### TASK DIRECTIONS
For this exercise, reproduce the entries below exactly, but only from the line containing "cup: none [319,155,352,186]" through the line containing "fruit: present [445,160,477,203]", both included.

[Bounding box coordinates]
BEGIN

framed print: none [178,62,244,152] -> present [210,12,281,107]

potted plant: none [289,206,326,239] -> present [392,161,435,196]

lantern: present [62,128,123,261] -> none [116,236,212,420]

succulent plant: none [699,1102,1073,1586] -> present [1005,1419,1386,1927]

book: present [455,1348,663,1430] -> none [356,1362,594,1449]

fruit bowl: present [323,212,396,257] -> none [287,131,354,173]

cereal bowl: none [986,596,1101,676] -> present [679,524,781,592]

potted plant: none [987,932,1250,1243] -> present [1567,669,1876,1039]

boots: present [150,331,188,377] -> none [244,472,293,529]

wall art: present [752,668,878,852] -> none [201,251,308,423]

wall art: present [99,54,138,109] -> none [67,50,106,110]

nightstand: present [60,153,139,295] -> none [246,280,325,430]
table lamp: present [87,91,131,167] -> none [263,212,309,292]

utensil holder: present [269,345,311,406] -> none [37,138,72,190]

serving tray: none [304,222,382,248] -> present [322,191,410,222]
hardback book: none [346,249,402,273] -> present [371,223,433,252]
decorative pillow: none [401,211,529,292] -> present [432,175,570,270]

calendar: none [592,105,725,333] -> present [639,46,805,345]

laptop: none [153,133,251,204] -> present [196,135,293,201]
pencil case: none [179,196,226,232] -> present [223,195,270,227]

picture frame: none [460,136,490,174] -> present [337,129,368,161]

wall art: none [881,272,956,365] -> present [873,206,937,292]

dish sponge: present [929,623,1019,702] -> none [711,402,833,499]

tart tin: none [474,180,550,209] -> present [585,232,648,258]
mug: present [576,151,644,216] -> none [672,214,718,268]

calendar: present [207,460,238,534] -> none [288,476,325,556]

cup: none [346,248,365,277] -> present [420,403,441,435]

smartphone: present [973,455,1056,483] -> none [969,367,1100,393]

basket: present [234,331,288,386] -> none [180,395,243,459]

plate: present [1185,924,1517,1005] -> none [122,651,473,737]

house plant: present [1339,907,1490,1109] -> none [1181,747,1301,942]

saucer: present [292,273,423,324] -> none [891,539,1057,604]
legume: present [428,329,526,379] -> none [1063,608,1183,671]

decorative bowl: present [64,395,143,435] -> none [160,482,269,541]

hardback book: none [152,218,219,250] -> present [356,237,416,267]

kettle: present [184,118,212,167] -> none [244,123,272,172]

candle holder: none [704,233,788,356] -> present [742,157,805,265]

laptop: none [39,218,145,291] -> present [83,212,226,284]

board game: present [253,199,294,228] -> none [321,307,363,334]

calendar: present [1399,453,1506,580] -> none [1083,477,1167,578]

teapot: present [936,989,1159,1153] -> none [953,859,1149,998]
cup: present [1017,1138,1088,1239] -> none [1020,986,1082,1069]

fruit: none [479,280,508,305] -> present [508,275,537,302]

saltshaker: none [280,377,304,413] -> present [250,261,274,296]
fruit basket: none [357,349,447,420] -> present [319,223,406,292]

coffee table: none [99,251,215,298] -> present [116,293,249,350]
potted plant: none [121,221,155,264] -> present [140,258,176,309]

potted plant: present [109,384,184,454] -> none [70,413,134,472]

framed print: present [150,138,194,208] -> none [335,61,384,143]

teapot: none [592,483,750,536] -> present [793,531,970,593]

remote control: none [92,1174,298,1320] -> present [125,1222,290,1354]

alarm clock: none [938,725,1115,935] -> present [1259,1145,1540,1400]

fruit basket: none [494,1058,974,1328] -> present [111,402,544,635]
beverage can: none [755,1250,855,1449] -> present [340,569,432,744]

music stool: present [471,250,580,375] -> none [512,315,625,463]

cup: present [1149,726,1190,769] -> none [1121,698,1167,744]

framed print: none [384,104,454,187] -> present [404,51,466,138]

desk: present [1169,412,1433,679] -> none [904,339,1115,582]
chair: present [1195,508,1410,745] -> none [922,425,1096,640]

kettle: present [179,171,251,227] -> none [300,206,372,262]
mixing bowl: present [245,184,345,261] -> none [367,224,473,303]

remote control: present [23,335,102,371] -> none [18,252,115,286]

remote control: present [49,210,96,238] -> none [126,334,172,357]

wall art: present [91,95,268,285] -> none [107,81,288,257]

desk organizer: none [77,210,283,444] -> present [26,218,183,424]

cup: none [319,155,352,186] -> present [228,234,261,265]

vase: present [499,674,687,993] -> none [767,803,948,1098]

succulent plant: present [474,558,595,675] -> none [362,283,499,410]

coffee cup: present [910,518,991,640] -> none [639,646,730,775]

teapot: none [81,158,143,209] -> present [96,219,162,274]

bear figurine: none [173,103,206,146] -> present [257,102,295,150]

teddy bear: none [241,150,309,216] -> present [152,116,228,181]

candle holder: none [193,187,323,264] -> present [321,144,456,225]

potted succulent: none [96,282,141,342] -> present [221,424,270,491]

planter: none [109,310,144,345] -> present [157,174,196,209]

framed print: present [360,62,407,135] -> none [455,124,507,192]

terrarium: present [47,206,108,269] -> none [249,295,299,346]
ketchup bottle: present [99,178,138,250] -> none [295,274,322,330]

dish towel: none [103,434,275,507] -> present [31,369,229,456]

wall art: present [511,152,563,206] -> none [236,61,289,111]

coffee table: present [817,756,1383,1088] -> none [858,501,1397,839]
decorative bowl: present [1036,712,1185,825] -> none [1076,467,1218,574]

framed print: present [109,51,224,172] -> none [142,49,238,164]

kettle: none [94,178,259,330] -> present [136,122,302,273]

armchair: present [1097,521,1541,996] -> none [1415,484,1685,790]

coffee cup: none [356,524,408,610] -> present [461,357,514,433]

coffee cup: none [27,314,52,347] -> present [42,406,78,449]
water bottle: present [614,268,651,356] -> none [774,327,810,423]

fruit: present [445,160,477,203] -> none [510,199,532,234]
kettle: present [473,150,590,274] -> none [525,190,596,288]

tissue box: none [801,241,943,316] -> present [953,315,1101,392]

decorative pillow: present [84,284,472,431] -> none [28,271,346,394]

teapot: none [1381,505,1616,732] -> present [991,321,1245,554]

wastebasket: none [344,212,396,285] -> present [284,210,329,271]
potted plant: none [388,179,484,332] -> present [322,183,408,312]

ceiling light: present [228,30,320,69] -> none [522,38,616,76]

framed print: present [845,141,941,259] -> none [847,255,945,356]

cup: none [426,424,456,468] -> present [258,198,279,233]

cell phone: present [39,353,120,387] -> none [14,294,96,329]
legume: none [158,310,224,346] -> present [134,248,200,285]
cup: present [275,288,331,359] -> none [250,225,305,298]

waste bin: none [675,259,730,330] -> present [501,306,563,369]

END

### RESPONSE TO THIS EXERCISE
cup: none [319,155,352,186] -> present [228,234,261,265]

vase: present [499,674,687,993] -> none [767,803,948,1098]

succulent plant: present [474,558,595,675] -> none [362,283,499,410]

coffee cup: present [910,518,991,640] -> none [639,646,730,775]

teapot: none [81,158,143,209] -> present [96,219,162,274]

bear figurine: none [173,103,206,146] -> present [257,102,295,150]

teddy bear: none [241,150,309,216] -> present [152,116,228,181]

candle holder: none [193,187,323,264] -> present [321,144,456,225]

potted succulent: none [96,282,141,342] -> present [221,424,270,491]

planter: none [109,310,144,345] -> present [157,174,196,209]

framed print: present [360,62,407,135] -> none [455,124,507,192]

terrarium: present [47,206,108,269] -> none [249,295,299,346]
ketchup bottle: present [99,178,138,250] -> none [295,274,322,330]

dish towel: none [103,434,275,507] -> present [31,369,229,456]

wall art: present [511,152,563,206] -> none [236,61,289,111]

coffee table: present [817,756,1383,1088] -> none [858,501,1397,839]
decorative bowl: present [1036,712,1185,825] -> none [1076,467,1218,574]

framed print: present [109,51,224,172] -> none [142,49,238,164]

kettle: none [94,178,259,330] -> present [136,122,302,273]

armchair: present [1097,521,1541,996] -> none [1415,484,1685,790]

coffee cup: none [356,524,408,610] -> present [461,357,514,433]

coffee cup: none [27,314,52,347] -> present [42,406,78,449]
water bottle: present [614,268,651,356] -> none [774,327,810,423]

fruit: present [445,160,477,203] -> none [510,199,532,234]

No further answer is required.